What Is Genetic Engineering? In 1972, US biochemist Stanley Cohen and Herbert Boyer began work on altering organisms by cutting up the DNA, the genetic material, of one organism, and inserting genes from another. This is called genetic engineering. It has produced useful new plants.
Genetic engineering, recombinant DNA technology, genetic modification/manipulation (GM) and gene splicing are terms that apply to the direct manipulation of an organism’s genes.
Genetic engineering is different from traditional breeding, where the organism’s genes are manipulated indirectly. Genetic engineering uses the techniques of molecular cloning and transformation to alter the structure and characteristics of genes directly.
Genetic engineering techniques have found some successes in numerous applications. Some examples are in improving crop technology. It is a set of technologies used to change the genetic makeup of cells, including the transfer of genes within and across species boundaries to produce improved or novel organisms.
New DNA may be inserted in the host genome by first isolating and copying the genetic material of interest using molecular cloning methods to generate a DNA sequence, or by synthesizing the DNA, and then inserting this construct into the host organism.
Genes may be removed, or “knocked out”, using a nuclease. Gene targeting is a different technique that uses homologous recombination to change an endogenous gene, and can be used to delete a gene, remove exons, add a gene, or introduce point mutations.
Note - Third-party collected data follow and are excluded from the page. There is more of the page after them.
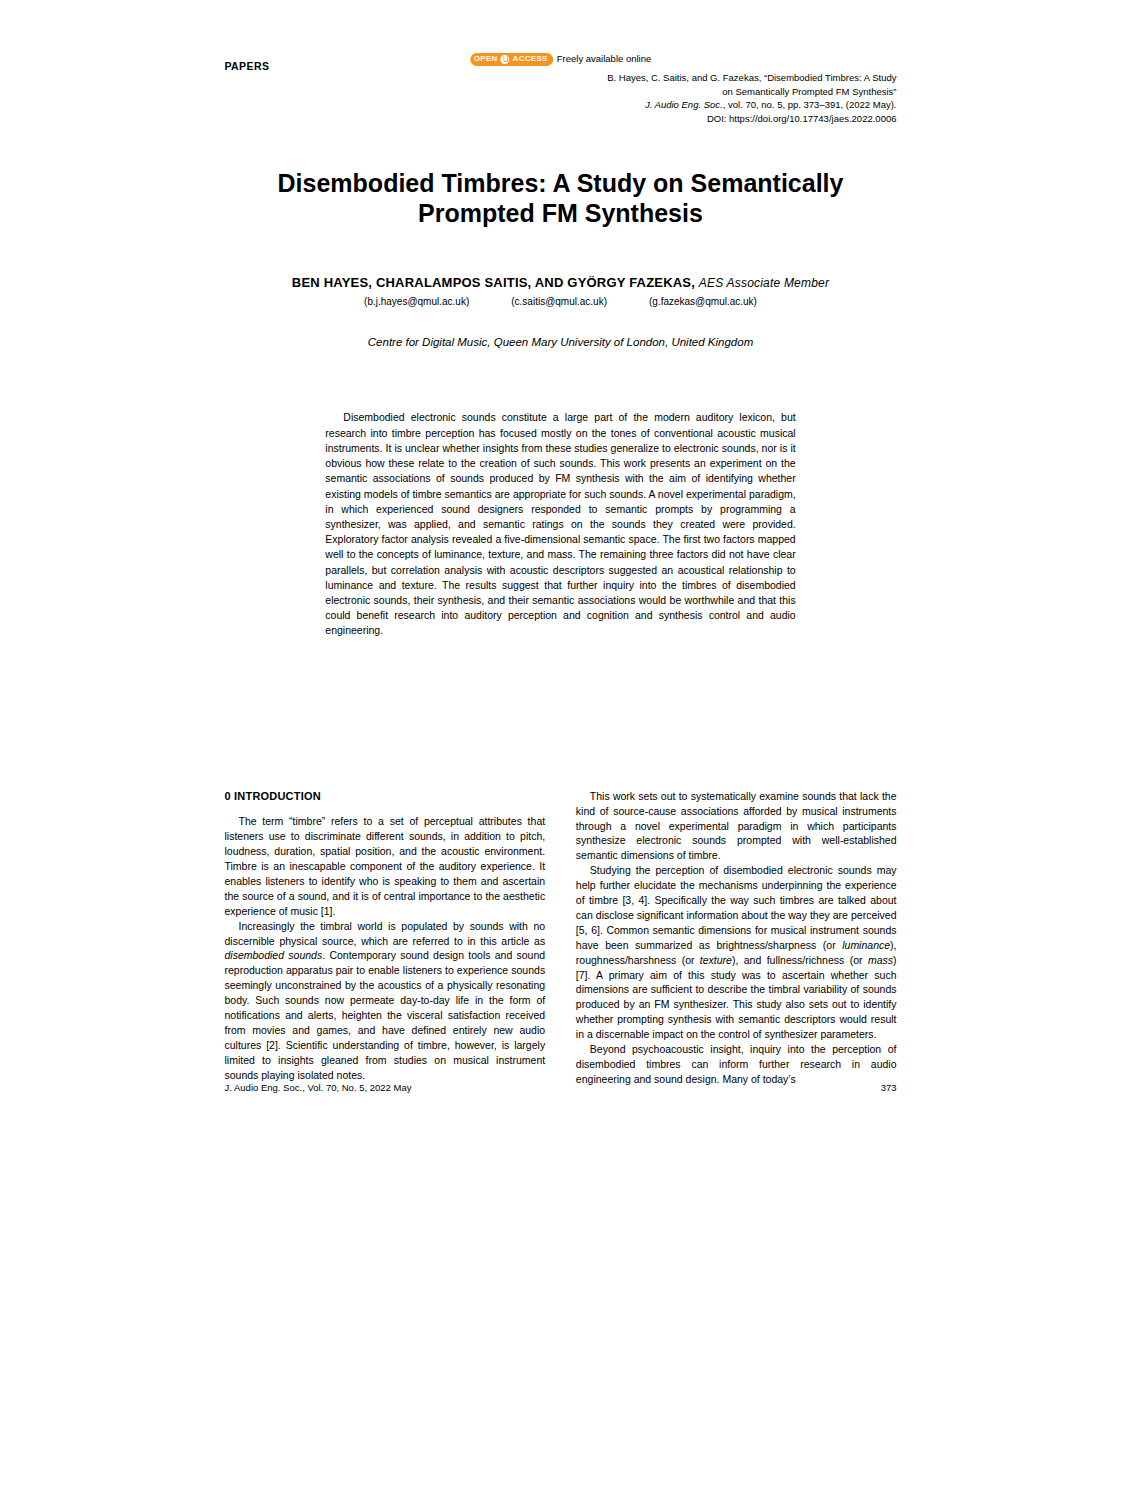PAPERS
OPEN ACCESS Freely available online
B. Hayes, C. Saitis, and G. Fazekas, “Disembodied Timbres: A Study
on Semantically Prompted FM Synthesis”
J. Audio Eng. Soc., vol. 70, no. 5, pp. 373–391, (2022 May).
DOI: https://doi.org/10.17743/jaes.2022.0006
Disembodied Timbres: A Study on Semantically
Prompted FM Synthesis
BEN HAYES, CHARALAMPOS SAITIS, AND GYÖRGY FAZEKAS, AES Associate Member
(b.j.hayes@qmul.ac.uk) (c.saitis@qmul.ac.uk) (g.fazekas@qmul.ac.uk)
Centre for Digital Music, Queen Mary University of London, United Kingdom
Disembodied electronic sounds constitute a large part of the modern auditory lexicon, but research into timbre perception has focused mostly on the tones of conventional acoustic musical instruments. It is unclear whether insights from these studies generalize to electronic sounds, nor is it obvious how these relate to the creation of such sounds. This work presents an experiment on the semantic associations of sounds produced by FM synthesis with the aim of identifying whether existing models of timbre semantics are appropriate for such sounds. A novel experimental paradigm, in which experienced sound designers responded to semantic prompts by programming a synthesizer, was applied, and semantic ratings on the sounds they created were provided. Exploratory factor analysis revealed a five-dimensional semantic space. The first two factors mapped well to the concepts of luminance, texture, and mass. The remaining three factors did not have clear parallels, but correlation analysis with acoustic descriptors suggested an acoustical relationship to luminance and texture. The results suggest that further inquiry into the timbres of disembodied electronic sounds, their synthesis, and their semantic associations would be worthwhile and that this could benefit research into auditory perception and cognition and synthesis control and audio engineering.
0 INTRODUCTION
The term “timbre” refers to a set of perceptual attributes that listeners use to discriminate different sounds, in addition to pitch, loudness, duration, spatial position, and the acoustic environment. Timbre is an inescapable component of the auditory experience. It enables listeners to identify who is speaking to them and ascertain the source of a sound, and it is of central importance to the aesthetic experience of music [1].
Increasingly the timbral world is populated by sounds with no discernible physical source, which are referred to in this article as disembodied sounds. Contemporary sound design tools and sound reproduction apparatus pair to enable listeners to experience sounds seemingly unconstrained by the acoustics of a physically resonating body. Such sounds now permeate day-to-day life in the form of notifications and alerts, heighten the visceral satisfaction received from movies and games, and have defined entirely new audio cultures [2]. Scientific understanding of timbre, however, is largely limited to insights gleaned from studies on musical instrument sounds playing isolated notes.
This work sets out to systematically examine sounds that lack the kind of source-cause associations afforded by musical instruments through a novel experimental paradigm in which participants synthesize electronic sounds prompted with well-established semantic dimensions of timbre.
Studying the perception of disembodied electronic sounds may help further elucidate the mechanisms underpinning the experience of timbre [3, 4]. Specifically the way such timbres are talked about can disclose significant information about the way they are perceived [5, 6]. Common semantic dimensions for musical instrument sounds have been summarized as brightness/sharpness (or luminance), roughness/harshness (or texture), and fullness/richness (or mass) [7]. A primary aim of this study was to ascertain whether such dimensions are sufficient to describe the timbral variability of sounds produced by an FM synthesizer. This study also sets out to identify whether prompting synthesis with semantic descriptors would result in a discernable impact on the control of synthesizer parameters.
Beyond psychoacoustic insight, inquiry into the perception of disembodied timbres can inform further research in audio engineering and sound design. Many of today’s
J. Audio Eng. Soc., Vol. 70, No. 5, 2022 May
373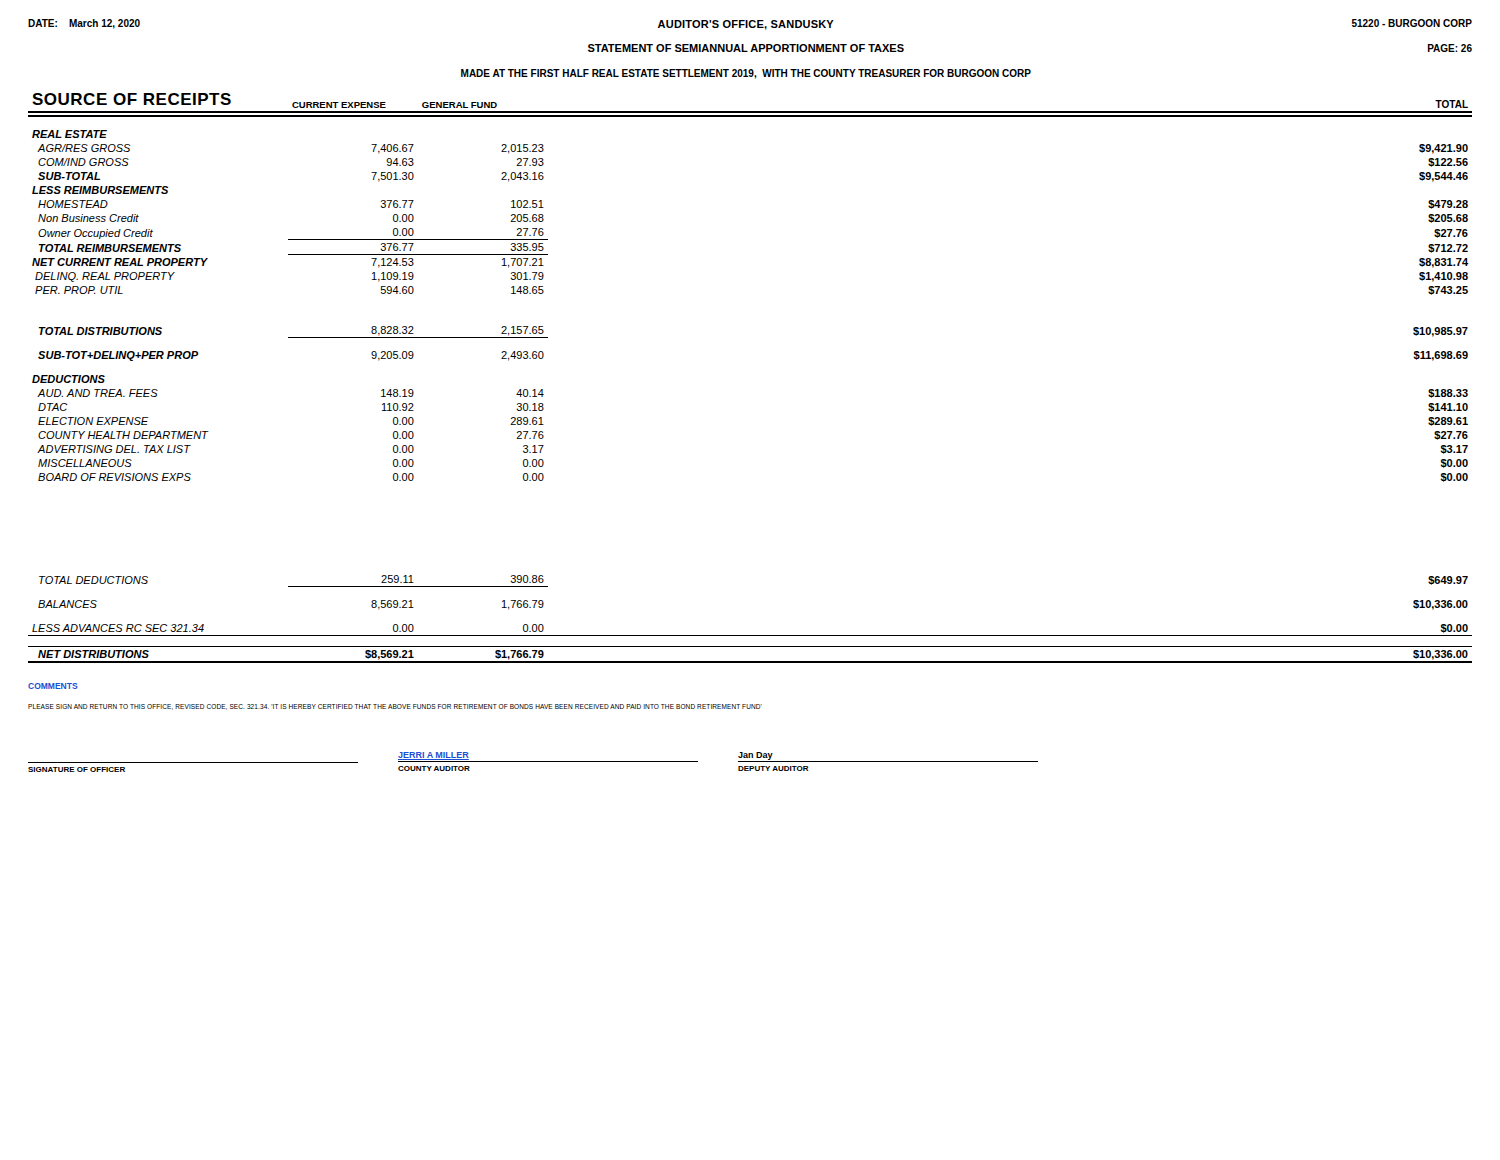DATE: March 12, 2020
AUDITOR'S OFFICE, SANDUSKY
STATEMENT OF SEMIANNUAL APPORTIONMENT OF TAXES
MADE AT THE FIRST HALF REAL ESTATE SETTLEMENT 2019, WITH THE COUNTY TREASURER FOR BURGOON CORP
51220 - BURGOON CORP
PAGE: 26
| SOURCE OF RECEIPTS | CURRENT EXPENSE | GENERAL FUND | | TOTAL |
| REAL ESTATE | | | | |
| AGR/RES GROSS | 7,406.67 | 2,015.23 | | $9,421.90 |
| COM/IND GROSS | 94.63 | 27.93 | | $122.56 |
| SUB-TOTAL | 7,501.30 | 2,043.16 | | $9,544.46 |
| LESS REIMBURSEMENTS | | | | |
| HOMESTEAD | 376.77 | 102.51 | | $479.28 |
| Non Business Credit | 0.00 | 205.68 | | $205.68 |
| Owner Occupied Credit | 0.00 | 27.76 | | $27.76 |
| TOTAL REIMBURSEMENTS | 376.77 | 335.95 | | $712.72 |
| NET CURRENT REAL PROPERTY | 7,124.53 | 1,707.21 | | $8,831.74 |
| DELINQ. REAL PROPERTY | 1,109.19 | 301.79 | | $1,410.98 |
| PER. PROP. UTIL | 594.60 | 148.65 | | $743.25 |
| TOTAL DISTRIBUTIONS | 8,828.32 | 2,157.65 | | $10,985.97 |
| SUB-TOT+DELINQ+PER PROP | 9,205.09 | 2,493.60 | | $11,698.69 |
| DEDUCTIONS | | | | |
| AUD. AND TREA. FEES | 148.19 | 40.14 | | $188.33 |
| DTAC | 110.92 | 30.18 | | $141.10 |
| ELECTION EXPENSE | 0.00 | 289.61 | | $289.61 |
| COUNTY HEALTH DEPARTMENT | 0.00 | 27.76 | | $27.76 |
| ADVERTISING DEL. TAX LIST | 0.00 | 3.17 | | $3.17 |
| MISCELLANEOUS | 0.00 | 0.00 | | $0.00 |
| BOARD OF REVISIONS EXPS | 0.00 | 0.00 | | $0.00 |
| TOTAL DEDUCTIONS | 259.11 | 390.86 | | $649.97 |
| BALANCES | 8,569.21 | 1,766.79 | | $10,336.00 |
| LESS ADVANCES RC SEC 321.34 | 0.00 | 0.00 | | $0.00 |
| NET DISTRIBUTIONS | $8,569.21 | $1,766.79 | | $10,336.00 |
COMMENTS
PLEASE SIGN AND RETURN TO THIS OFFICE, REVISED CODE, SEC. 321.34. 'IT IS HEREBY CERTIFIED THAT THE ABOVE FUNDS FOR RETIREMENT OF BONDS HAVE BEEN RECEIVED AND PAID INTO THE BOND RETIREMENT FUND'
SIGNATURE OF OFFICER
JERRI A MILLER
COUNTY AUDITOR
Jan Day
DEPUTY AUDITOR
An organism that is generated through genetic engineering is considered to be a genetically modified organism (GMO). The first GMOs were bacteria generated in 1973 and GM mice in 1974. Insulin-producing bacteria were commercialized in 1982 and genetically modified food has been sold since 1994. GloFish, the first GMO designed as a pet, was first sold in the United States in December 2003.
Genetic engineering techniques have been applied in numerous fields including research, agriculture, industrial biotechnology, and medicine. Enzymes used in laundry detergent and medicines such as insulin and human growth hormone are now manufactured in GM cells, experimental GM cell lines and GM animals such as mice or zebrafish are being used for research purposes, and genetically modified crops have been commercialized.